Find the line holding "Lehrbeauftragter und Autor" in the entries below. Give it again exactly, along with every line after it up to and including the line holding "Scheinwerfern (Premiere auf".

•••

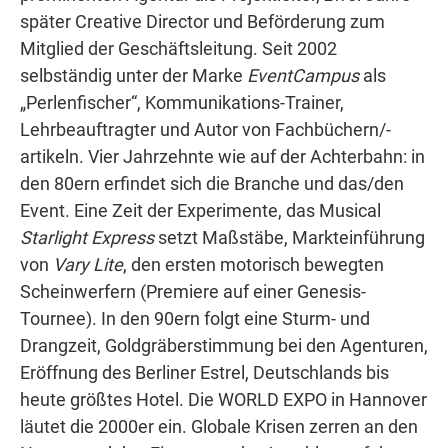
später Creative Director und Beförderung zum
Mitglied der Geschäftsleitung. Seit 2002
selbständig unter der Marke
EventCampus
als
„Perlenfischer“, Kommunikations-Trainer,
Lehrbeauftragter und Autor von Fachbüchern/-
artikeln. Vier Jahrzehnte wie auf der Achterbahn: in
den 80ern erfindet sich die Branche und das/den
Event. Eine Zeit der Experimente, das Musical
Starlight Express
setzt Maßstäbe, Markteinführung
von
Vary Lite
, den ersten motorisch bewegten
Scheinwerfern (Premiere auf einer Genesis-
Tournee). In den 90ern folgt eine Sturm- und
Drangzeit, Goldgräberstimmung bei den Agenturen,
Eröffnung des Berliner Estrel, Deutschlands bis
heute größtes Hotel. Die WORLD EXPO in Hannover
läutet die 2000er ein. Globale Krisen zerren an den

•••

#### [OUTPUT FOR THIS EXERCISE]
Lehrbeauftragter und Autor von Fachbüchern/-
artikeln. Vier Jahrzehnte wie auf der Achterbahn: in
den 80ern erfindet sich die Branche und das/den
Event. Eine Zeit der Experimente, das Musical
Starlight Express
setzt Maßstäbe, Markteinführung
von
Vary Lite
, den ersten motorisch bewegten
Scheinwerfern (Premiere auf einer Genesis-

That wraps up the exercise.